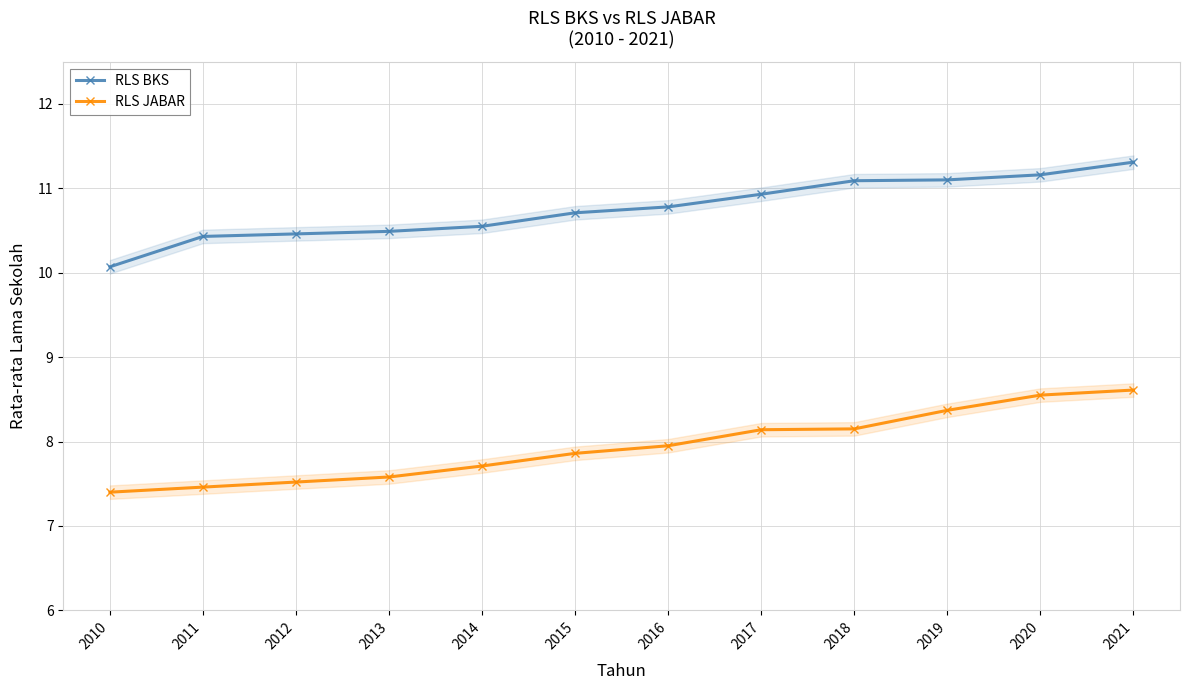

How many lines are shown in the chart?

2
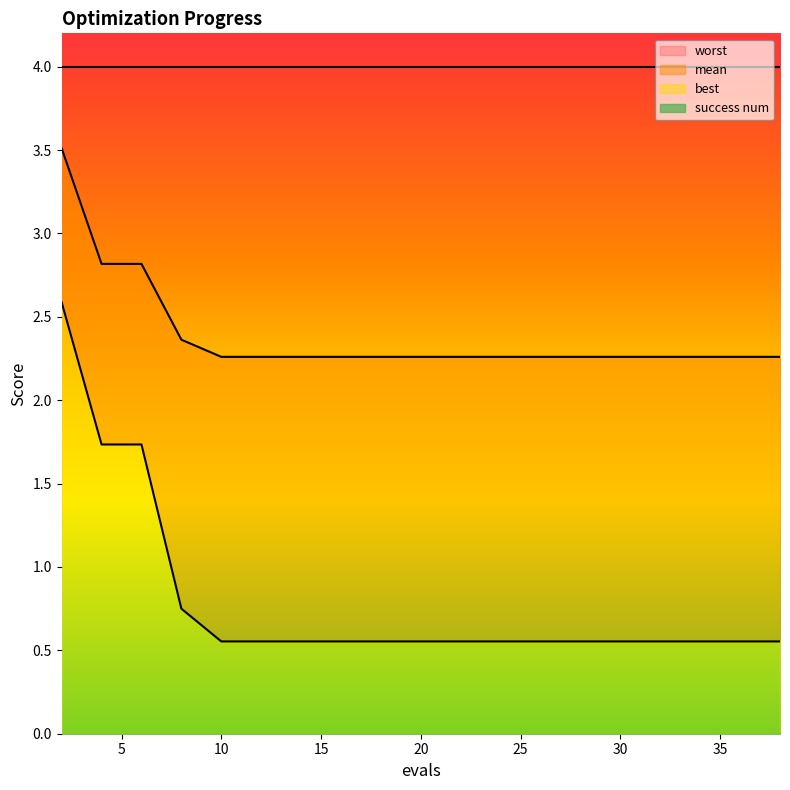

Rank the categories by mean value from highest to lowest.

2, 4, 6, 8, 10, 12, 14, 16, 18, 20, 22, 23, 25, 27, 29, 31, 33, 35, 37, 38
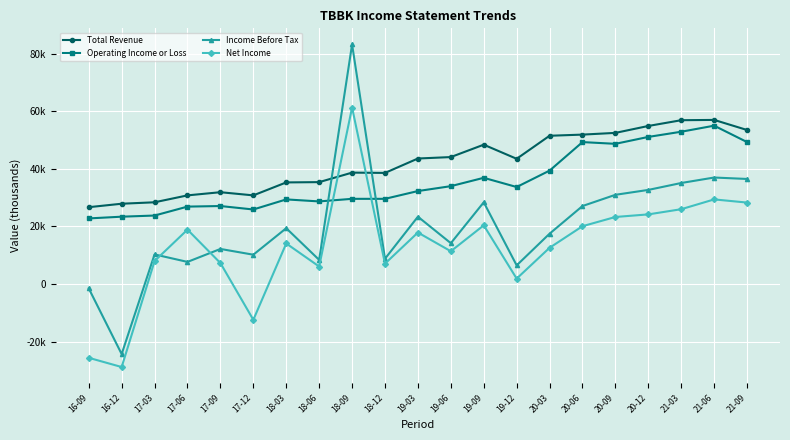

Which series has the largest total across all categories?

Total Revenue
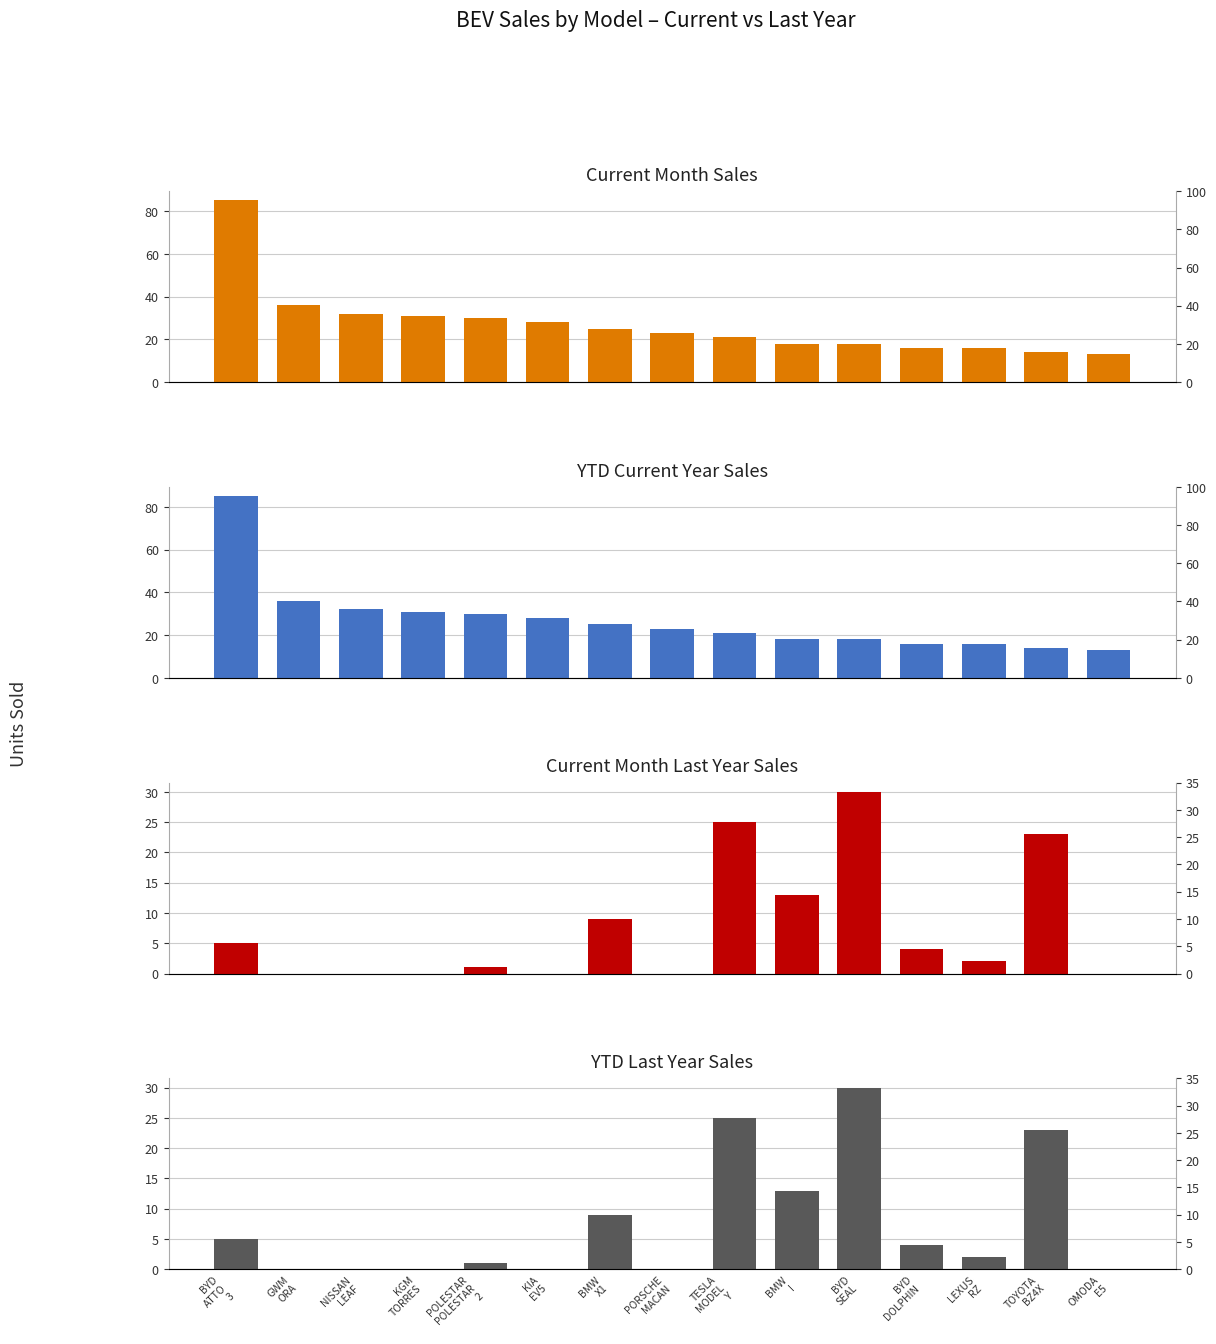

Is it true that Current Month Sales equals 49 at NISSAN
LEAF?

False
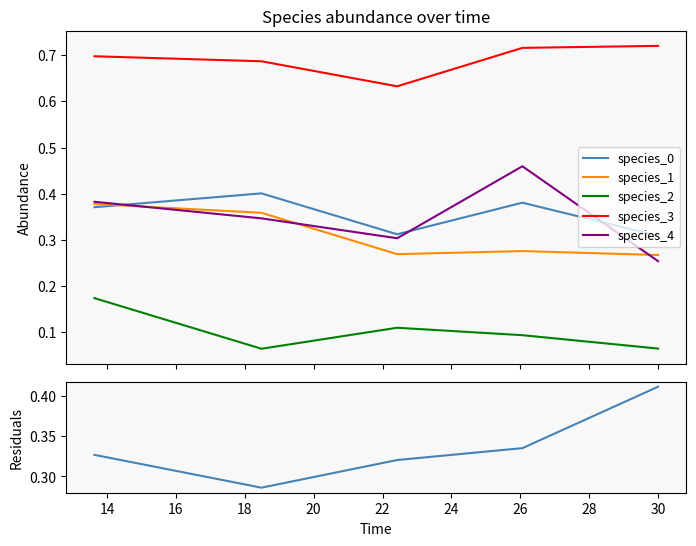

True or false: species_3 and species_1 cross at least once.

False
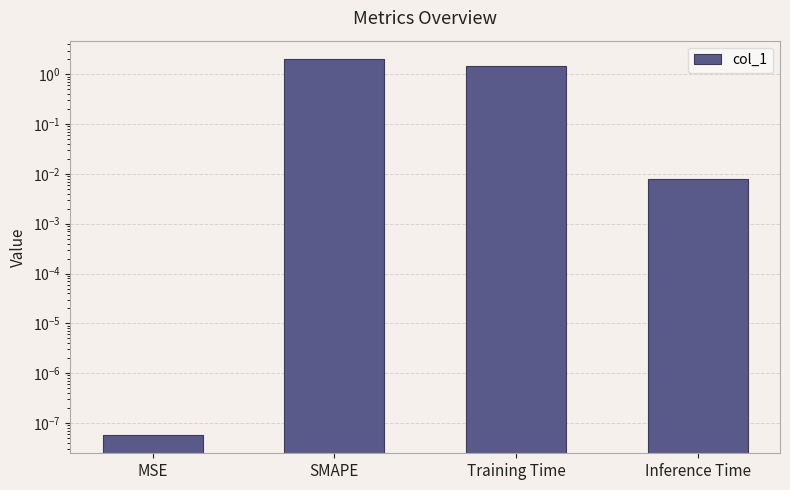

What is the sum of all values?

3.5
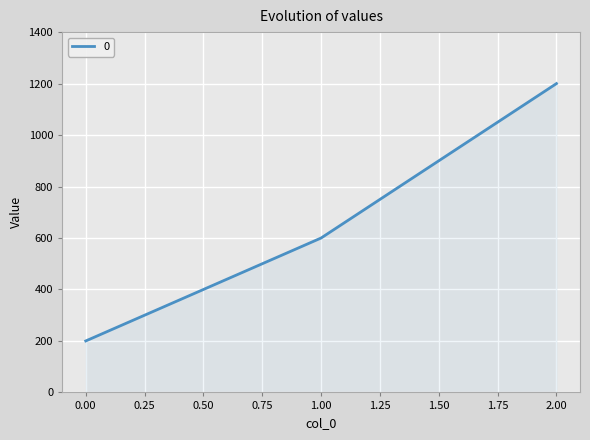

How many lines are shown in the chart?

1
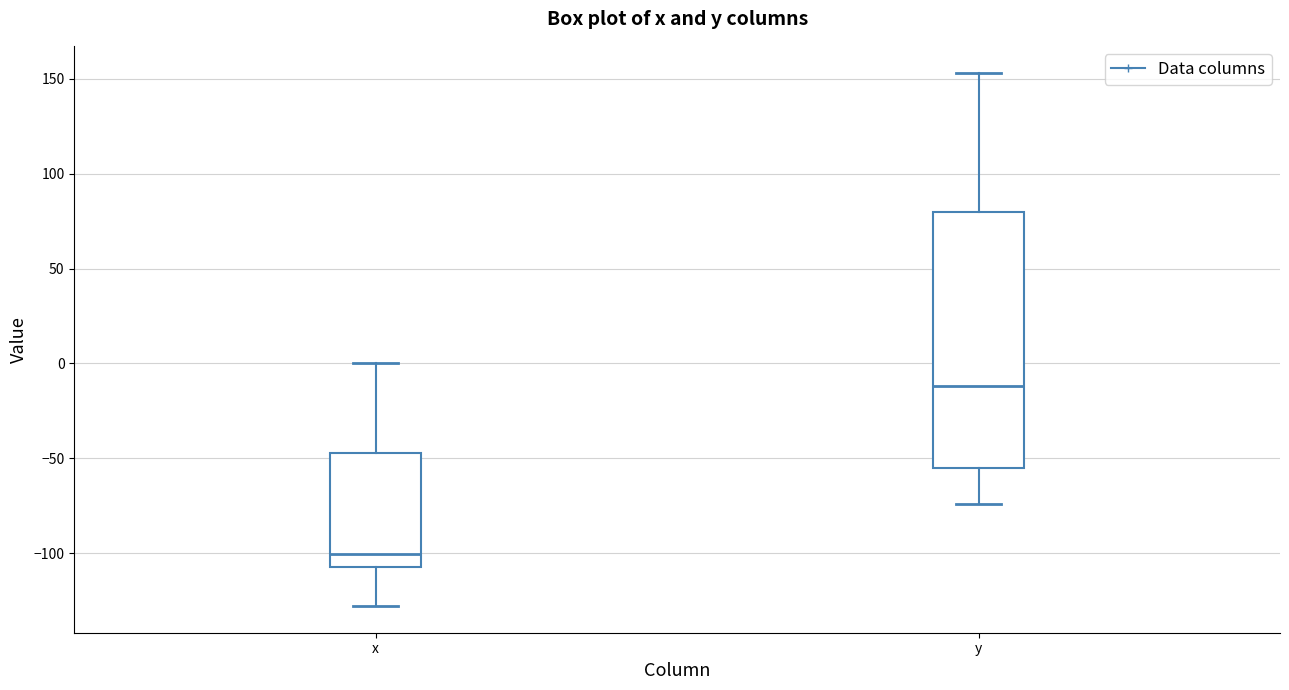

Which box has the highest median line?

y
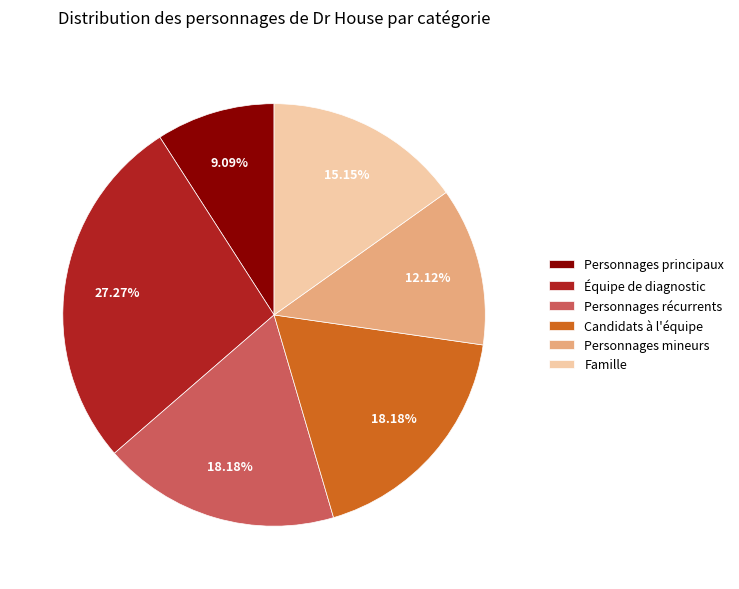

What percentage is the Personnages récurrents slice, to the nearest percent?

18%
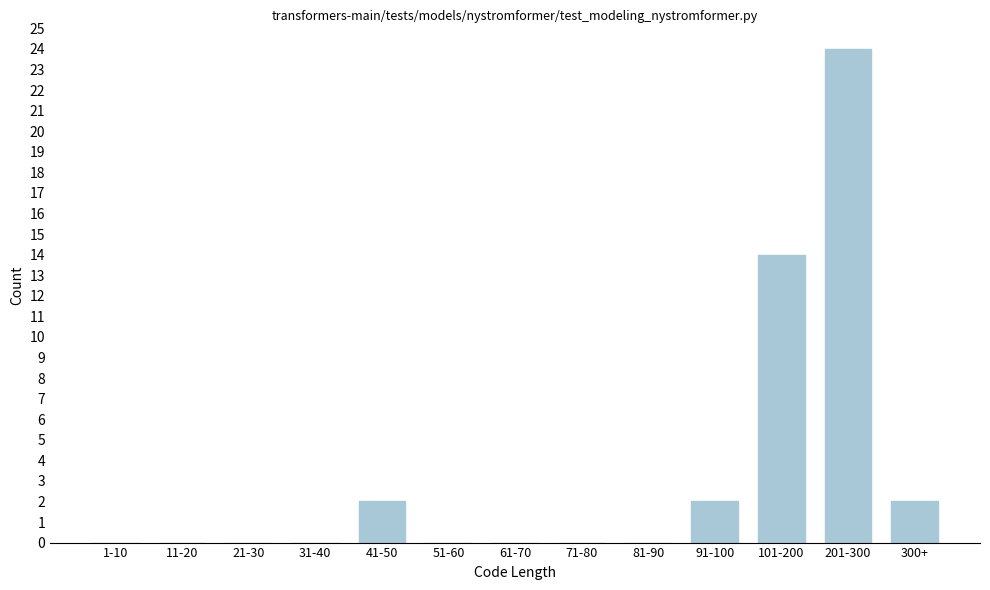

Reading right to left, transcribe all the data shown in this chart.

300+=2	201-300=24	101-200=14	91-100=2	81-90=0	71-80=0	61-70=0	51-60=0	41-50=2	31-40=0	21-30=0	11-20=0	1-10=0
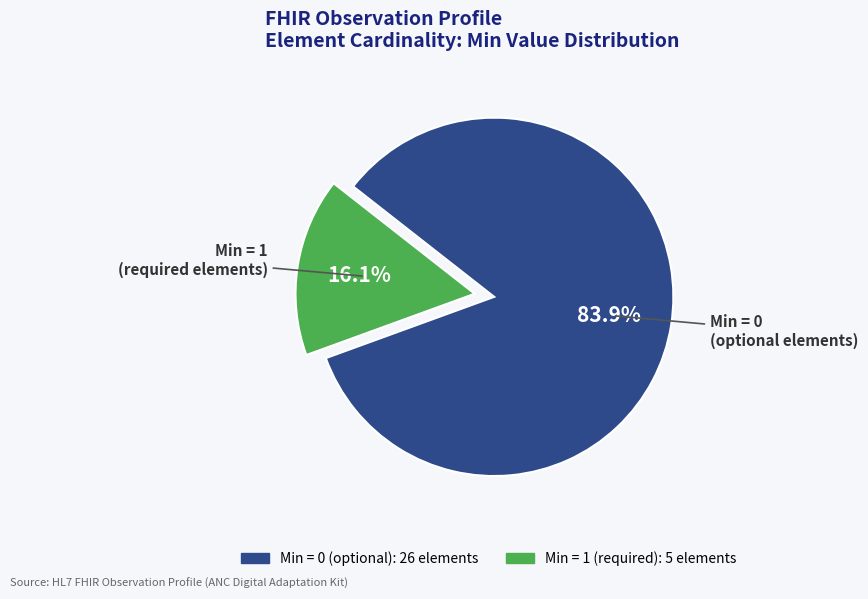

Does any single category account for the majority?

Yes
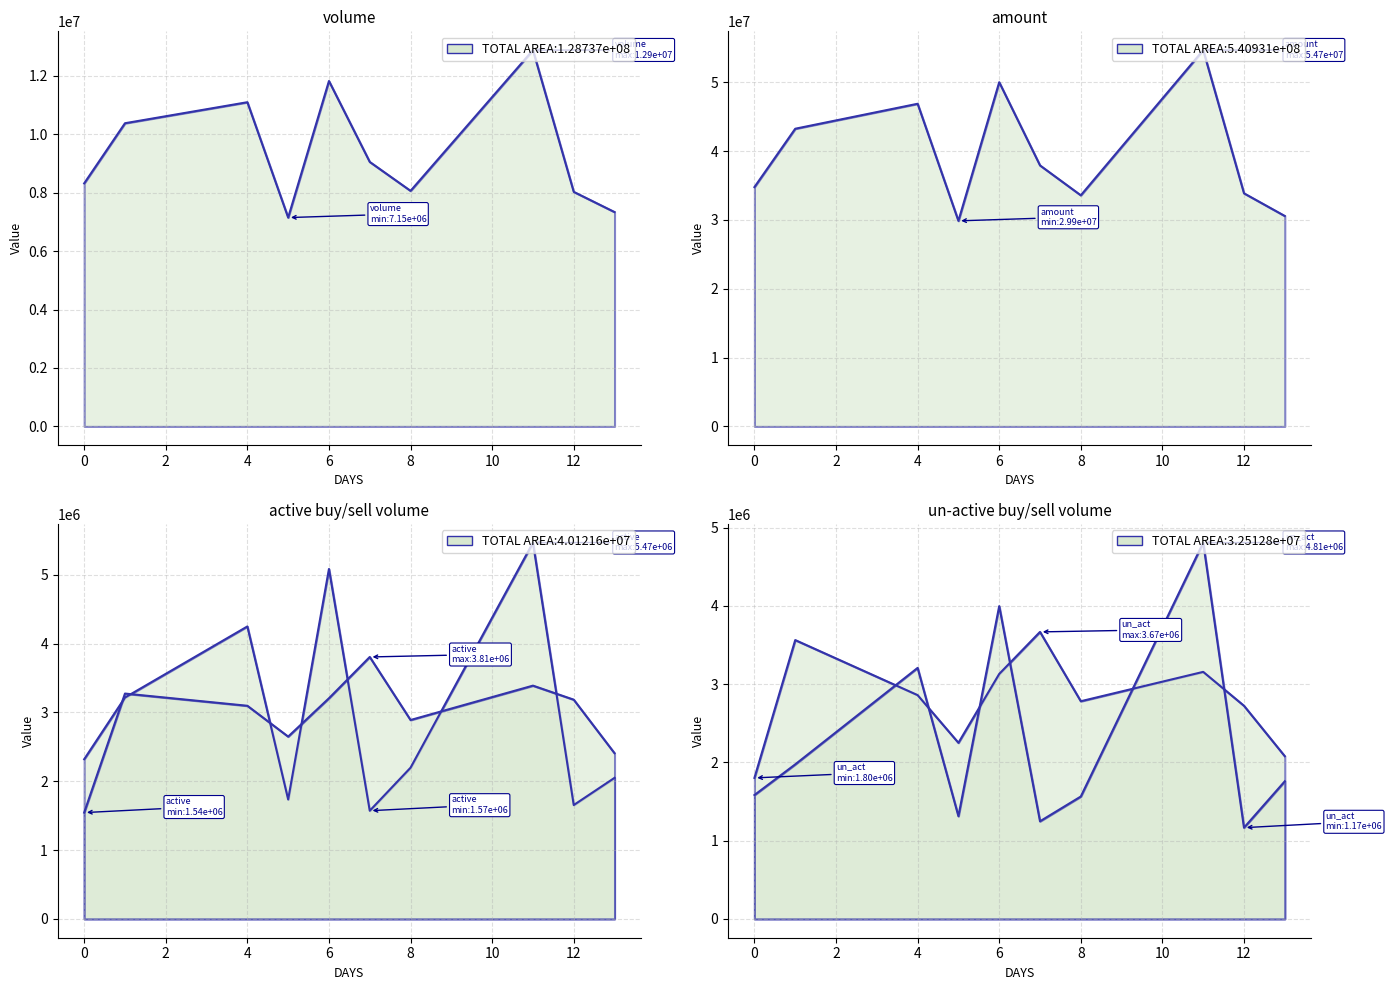

What is the minimum value shown in the chart?

1166300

★ ★ ★ ★ ★ ★ ★

**YOUR GOAL**:
Convert all of the records above into a Markdown table with the columns No. and Text, giving each nonblank line its own numbered row and skipping blank lines. Leave the pictures out.

**WORKED SOLUTION**:
| No. | Text |
|---|---|
| 1 | How many lines are shown in the chart? |
| 2 | 2 |
| 3 | Rank the categories by mean value from highest to lowest. |
| 4 | 2, 4, 6, 8, 10, 12, 14, 16, 18, 20, 22, 23, 25, 27, 29, 31, 33, 35, 37, 38 |
| 5 | Which series has the largest total across all categories? |
| 6 | Total Revenue |
| 7 | Is it true that Current Month Sales equals 49 at NISSAN |
| 8 | LEAF? |
| 9 | False |
| 10 | True or false: species_3 and species_1 cross at least once. |
| 11 | False |
| 12 | What is the sum of all values? |
| 13 | 3.5 |
| 14 | How many lines are shown in the chart? |
| 15 | 1 |
| 16 | Which box has the highest median line? |
| 17 | y |
| 18 | What percentage is the Personnages récurrents slice, to the nearest percent? |
| 19 | 18% |
| 20 | Reading right to left, transcribe all the data shown in this chart. |
| 21 | 300+=2	201-300=24	101-200=14	91-100=2	81-90=0	71-80=0	61-70=0	51-60=0	41-50=2	31-40=0	21-30=0	11-20=0	1-10=0 |
| 22 | Does any single category account for the majority? |
| 23 | Yes |
| 24 | What is the minimum value shown in the chart? |
| 25 | 1166300 |